L'Uji (Ere Asuka, 552) est une institution publique. Le gouvernement la surveille,
la recense et recueille ses généalogies. Il existe pour cela un
ministère des affaires civiles, le Jiboshu et un Registre des Lignages.
On constate enfin que ces Chartes généalogiques s'agencent autour
de la lignée impériale dont la divinité tutélaire
est la "Très Auguste Divinité Illuminant Les eaux",
ou Amaterasu Ômikami (créateur de la Terre et du Japon et de laquelle
le Tennô, l'Empereur, descend).
C'est à partir de cette trame juridique que se constitue l'Ie, la maison
ou l'entité domestique traditionnelle Japonaise.
L'on dira de l'Etat féodal de l'époque d'Edo (1570-1868, Ere Shogunale)
qu'il est : "ie rengo kokka" ou l'Etat : kokka, constitué par
"une association de maisons" : ie rengô.
Le rapport récent du Japon aux droits de l'homme est déterminant
pour Wakita Osamu. Nous reconnaissons qu'il en a fait son point de base analytique.
La critique discrimante moderne étant née au Japon avec la philosophie
occidentale de l'individualisme, de la raison et du socialisme... :
"les recherches sur les phénomènes discriminatoires au Japon,
dit Wakita Osamu, n'ont vraiment commencé qu'au début du XXème
siècle (1882-1912). En même temps que se développaient l'individualisme
(base philosophique et juridique des droits fondamentaux de l'homme de la Constitution
Japonaise de 1946 - art.13, et de l'interdiction de toute discrimination raciale,
sexuelle, religieuse, familiale, patrimoniale etc... art.14) et le socialisme,
ou qu'apparaissaient les premiers mouvements de libération des femmes
(voir suite de la note)...".
Notons au titre de la documention comparée que le XVIIème siècle
Tibétain, époque du Vème Dalai Lama, vivait sous l'occupation
militaire Mongole.
"L'âge d'Or du Tibet" (?) est celui de la construction du Potala
à Lhassa (fondé au VIIème siècle et fini, du fait
des conflits, au XVIIèmme siècle), épicentre bureaucratique
de la théocratie et demeure pontificale du Bodhisattva réincarné
Avalokitesvara.

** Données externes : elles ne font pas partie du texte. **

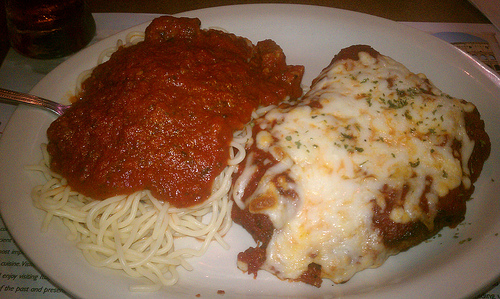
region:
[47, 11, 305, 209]
red pasta sauce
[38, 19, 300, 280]
pasta with red sauce on top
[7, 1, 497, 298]
white plate under pasta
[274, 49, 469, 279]
melted cheese on top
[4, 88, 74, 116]
gray metal fork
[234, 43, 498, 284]
chicken with melted cheese and oregano on top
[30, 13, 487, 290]
lunch on white plate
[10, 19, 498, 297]
white and light blue tablecloth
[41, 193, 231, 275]
pasta with no sauce on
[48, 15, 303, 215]
red sauce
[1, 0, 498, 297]
Spaghetti and Chicken Parmesan.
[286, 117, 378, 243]
melted cheese on food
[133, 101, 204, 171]
spaghetti sauce on noodles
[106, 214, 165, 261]
pasta on white plate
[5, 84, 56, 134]
silver utensil on plate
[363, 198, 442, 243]
marinara sauce on food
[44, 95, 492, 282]
food on white plate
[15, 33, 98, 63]
bottom of cup with dark beverage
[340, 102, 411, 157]
green herb on melted cheese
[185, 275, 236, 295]
spot of sauce on plate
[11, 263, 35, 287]
black words on white paper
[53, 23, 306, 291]
this is yummy spaghetti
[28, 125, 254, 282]
these are spaghetti noodles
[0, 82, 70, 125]
this is a fork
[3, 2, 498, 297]
this is a plate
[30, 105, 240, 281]
this is white pasta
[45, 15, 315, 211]
this is tomato sauce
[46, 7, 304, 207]
the sauce is red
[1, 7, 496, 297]
this is black and white newsprint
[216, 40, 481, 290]
this is melted mozzarella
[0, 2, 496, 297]
the plate is white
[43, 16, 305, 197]
Red spaghetti sauce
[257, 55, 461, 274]
Melted cheese on meat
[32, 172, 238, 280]
Pasta noodles on plate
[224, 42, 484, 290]
Piece of meat on plate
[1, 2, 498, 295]
White plate with food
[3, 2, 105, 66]
Glass sitting on table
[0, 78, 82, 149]
Silver utensil in pasta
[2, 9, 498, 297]
Place mat under plate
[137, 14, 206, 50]
Chunk of food in sauce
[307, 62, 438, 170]
Green vegetable seasoning on cheese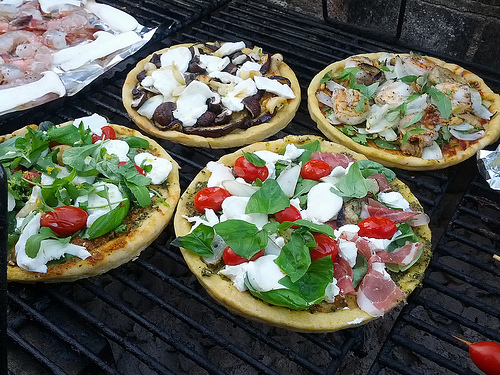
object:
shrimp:
[40, 29, 71, 50]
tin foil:
[0, 0, 159, 117]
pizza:
[306, 51, 500, 173]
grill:
[0, 0, 500, 375]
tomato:
[194, 186, 234, 214]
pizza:
[173, 134, 433, 334]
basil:
[213, 218, 270, 260]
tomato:
[234, 155, 270, 184]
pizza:
[121, 41, 303, 149]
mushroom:
[153, 101, 178, 126]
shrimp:
[331, 87, 370, 126]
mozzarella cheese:
[305, 181, 345, 223]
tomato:
[356, 216, 398, 240]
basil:
[245, 178, 291, 214]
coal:
[418, 286, 465, 325]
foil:
[475, 142, 500, 191]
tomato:
[300, 159, 331, 181]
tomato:
[274, 203, 303, 229]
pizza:
[0, 111, 182, 285]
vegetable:
[276, 253, 335, 302]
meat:
[332, 253, 355, 299]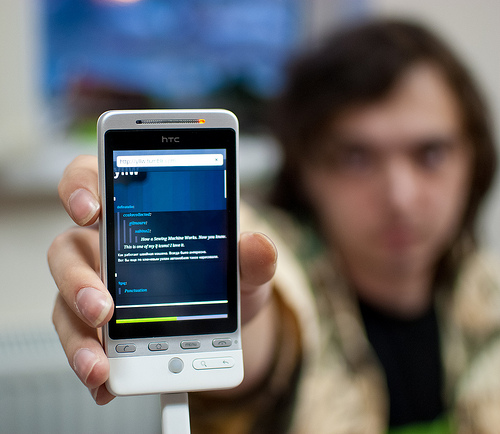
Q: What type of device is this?
A: Cell Phone.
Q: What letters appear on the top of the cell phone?
A: Htc.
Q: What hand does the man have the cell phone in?
A: Right.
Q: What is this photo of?
A: A man.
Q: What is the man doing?
A: Holding a phone.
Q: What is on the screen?
A: A program.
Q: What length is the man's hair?
A: Long.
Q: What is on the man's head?
A: His hair.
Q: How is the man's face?
A: Blurry.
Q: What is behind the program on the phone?
A: A blue screen.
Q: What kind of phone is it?
A: A htc.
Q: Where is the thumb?
A: On the phone.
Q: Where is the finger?
A: On the phone.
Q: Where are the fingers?
A: On the phone.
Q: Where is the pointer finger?
A: On the phone.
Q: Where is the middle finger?
A: On the phone.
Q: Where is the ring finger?
A: On the phone.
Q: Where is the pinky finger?
A: On the phone.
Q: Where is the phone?
A: In the hand.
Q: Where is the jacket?
A: On the man.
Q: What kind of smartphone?
A: HTC.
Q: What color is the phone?
A: White.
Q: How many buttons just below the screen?
A: Four.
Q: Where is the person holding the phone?
A: In their hand.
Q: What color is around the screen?
A: Black.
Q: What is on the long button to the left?
A: Magnifying glass.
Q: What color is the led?
A: Amber.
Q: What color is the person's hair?
A: Brown.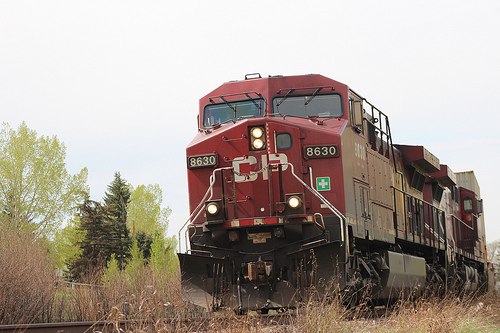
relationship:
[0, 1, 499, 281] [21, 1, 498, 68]
clouds in sky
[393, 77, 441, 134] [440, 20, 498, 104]
clouds in sky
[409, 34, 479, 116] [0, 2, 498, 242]
clouds in sky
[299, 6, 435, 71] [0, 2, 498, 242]
cloud in sky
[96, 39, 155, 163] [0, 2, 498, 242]
clouds in sky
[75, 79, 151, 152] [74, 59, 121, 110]
clound in sky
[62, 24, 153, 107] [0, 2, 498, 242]
clouds in sky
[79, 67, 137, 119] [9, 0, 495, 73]
clouds in sky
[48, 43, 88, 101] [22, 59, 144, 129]
cloud in sky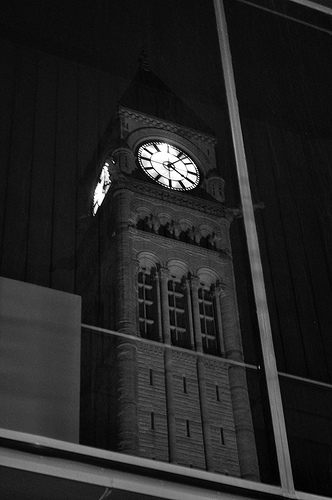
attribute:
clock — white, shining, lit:
[137, 133, 207, 198]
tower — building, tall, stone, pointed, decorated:
[81, 48, 242, 470]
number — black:
[163, 141, 171, 155]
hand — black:
[173, 164, 185, 178]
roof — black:
[118, 55, 217, 135]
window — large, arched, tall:
[136, 243, 163, 346]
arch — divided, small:
[133, 205, 156, 238]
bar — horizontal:
[93, 323, 262, 378]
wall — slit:
[4, 1, 92, 292]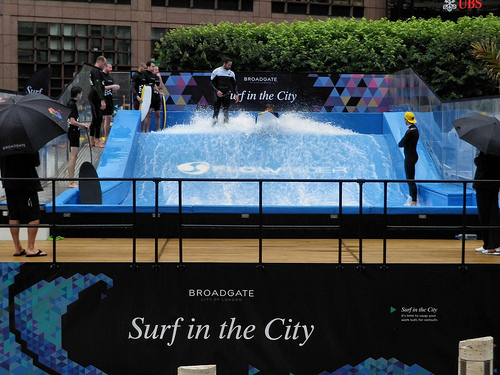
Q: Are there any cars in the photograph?
A: No, there are no cars.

Cette période est également le symbole du génocide
ethnique et religieux des familles religieuses : Bön, pré-bouddhiques
(1641) et de leur chef, le prince de Be-ri (Tibet oriental).
La demeure sacrée d'Avalokistesvara existe également au Japon
mais selon une autre tradition de la compassion et de l'amour, sous le même
nom : "Po-ta-la". Sa contsruction remonte à bien avant le VIème
siècle.
Le Japon (comme La Corée, le Vietnam, la Chine impériale Mandchou
qui imposera en 1750 la structure de l'administration et du gouvernement Tibétain
prévalant jusqu'en 1912), est également la demeure d'une autre
manifestation d'Avalokitesvara (bodhisattva de l'amour et de la compassion,
il n'en existe pas moins de trente trois formes en Chine et au Japon, y compris
féminines) : Kannon Bosatsu (Japonais.), Guanyin (Chinois).
Sa plus célèbre manifestation au Japon est sans doute celle du
Prince Shôtoku, auteur de la constitution démocratique en 17 points
de 604, et des principes "Wa" de la coopération harmonieuse
et "Reigi" de la politesse, bases de tout gouvernement.
L'histoire Japonaise du droit et des religions dit pudiquement que le prince
Shotoku fut "sans doute" une réincarnation du Bodhisattva Avalokitesvara.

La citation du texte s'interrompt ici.